» **TASK STATEMENT**
Copy down the data below verbatim, from the line containing "scientific name: Orobanche minor" through the line containing "scientific name: Miconia quinquenervia", both included, and nothing else.
* Begin DATASET RECORDS *
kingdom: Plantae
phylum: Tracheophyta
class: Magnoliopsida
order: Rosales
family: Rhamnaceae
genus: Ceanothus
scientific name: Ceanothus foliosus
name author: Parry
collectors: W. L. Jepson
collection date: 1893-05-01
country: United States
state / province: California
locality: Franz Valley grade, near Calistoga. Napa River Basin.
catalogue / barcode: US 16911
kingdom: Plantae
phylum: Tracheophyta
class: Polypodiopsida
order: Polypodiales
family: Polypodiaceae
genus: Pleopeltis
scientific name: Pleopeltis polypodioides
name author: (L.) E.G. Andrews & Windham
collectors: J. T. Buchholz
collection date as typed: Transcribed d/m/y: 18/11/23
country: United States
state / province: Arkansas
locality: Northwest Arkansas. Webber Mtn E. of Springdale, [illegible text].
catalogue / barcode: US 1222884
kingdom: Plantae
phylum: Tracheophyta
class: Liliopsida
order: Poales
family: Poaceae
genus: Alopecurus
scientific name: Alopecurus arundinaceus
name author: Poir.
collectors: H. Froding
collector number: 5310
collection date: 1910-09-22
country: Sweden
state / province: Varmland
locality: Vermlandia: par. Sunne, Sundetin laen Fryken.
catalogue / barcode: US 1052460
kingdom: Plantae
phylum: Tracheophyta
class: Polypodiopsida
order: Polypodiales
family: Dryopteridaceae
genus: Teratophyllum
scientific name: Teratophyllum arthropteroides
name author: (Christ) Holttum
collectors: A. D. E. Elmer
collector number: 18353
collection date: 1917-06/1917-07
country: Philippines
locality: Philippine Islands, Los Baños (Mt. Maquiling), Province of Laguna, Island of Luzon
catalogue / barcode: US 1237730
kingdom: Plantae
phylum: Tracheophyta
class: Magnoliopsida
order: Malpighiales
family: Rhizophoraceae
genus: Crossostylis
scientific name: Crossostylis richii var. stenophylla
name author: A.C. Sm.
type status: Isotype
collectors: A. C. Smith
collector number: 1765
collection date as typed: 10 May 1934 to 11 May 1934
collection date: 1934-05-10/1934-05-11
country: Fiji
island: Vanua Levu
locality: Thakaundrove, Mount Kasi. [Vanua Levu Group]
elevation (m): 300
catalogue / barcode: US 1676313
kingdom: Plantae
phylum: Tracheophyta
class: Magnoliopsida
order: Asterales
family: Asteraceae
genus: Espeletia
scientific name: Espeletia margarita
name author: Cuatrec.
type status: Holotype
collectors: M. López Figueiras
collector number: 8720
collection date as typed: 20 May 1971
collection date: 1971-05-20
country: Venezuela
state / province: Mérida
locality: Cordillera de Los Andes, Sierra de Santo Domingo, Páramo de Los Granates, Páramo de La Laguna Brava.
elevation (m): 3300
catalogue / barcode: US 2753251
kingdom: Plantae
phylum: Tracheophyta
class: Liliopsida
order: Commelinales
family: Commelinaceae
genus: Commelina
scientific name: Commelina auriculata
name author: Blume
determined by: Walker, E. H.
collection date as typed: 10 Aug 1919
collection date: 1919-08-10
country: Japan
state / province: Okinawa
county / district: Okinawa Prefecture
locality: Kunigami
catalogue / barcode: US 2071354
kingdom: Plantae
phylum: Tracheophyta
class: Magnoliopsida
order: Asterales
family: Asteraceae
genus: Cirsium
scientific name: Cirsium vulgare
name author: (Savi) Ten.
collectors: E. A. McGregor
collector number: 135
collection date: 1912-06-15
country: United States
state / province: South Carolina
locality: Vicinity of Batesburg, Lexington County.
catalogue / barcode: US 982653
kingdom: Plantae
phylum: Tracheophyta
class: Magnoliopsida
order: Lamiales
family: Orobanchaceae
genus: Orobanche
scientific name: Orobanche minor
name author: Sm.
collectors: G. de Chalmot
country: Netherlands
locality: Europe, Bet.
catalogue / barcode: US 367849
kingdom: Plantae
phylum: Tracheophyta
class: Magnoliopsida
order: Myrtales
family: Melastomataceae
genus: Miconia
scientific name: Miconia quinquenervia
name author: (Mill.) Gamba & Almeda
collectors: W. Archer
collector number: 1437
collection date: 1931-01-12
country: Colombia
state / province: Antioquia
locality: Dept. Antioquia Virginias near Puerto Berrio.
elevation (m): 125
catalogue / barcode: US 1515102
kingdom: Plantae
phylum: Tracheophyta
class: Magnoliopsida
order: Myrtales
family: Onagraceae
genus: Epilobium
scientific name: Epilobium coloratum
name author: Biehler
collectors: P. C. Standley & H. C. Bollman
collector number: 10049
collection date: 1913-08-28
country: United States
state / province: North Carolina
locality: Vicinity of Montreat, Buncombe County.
* End DATASET RECORDS *
» **RESPONSE TO THE EXERCISE**
scientific name: Orobanche minor
name author: Sm.
collectors: G. de Chalmot
country: Netherlands
locality: Europe, Bet.
catalogue / barcode: US 367849
kingdom: Plantae
phylum: Tracheophyta
class: Magnoliopsida
order: Myrtales
family: Melastomataceae
genus: Miconia
scientific name: Miconia quinquenervia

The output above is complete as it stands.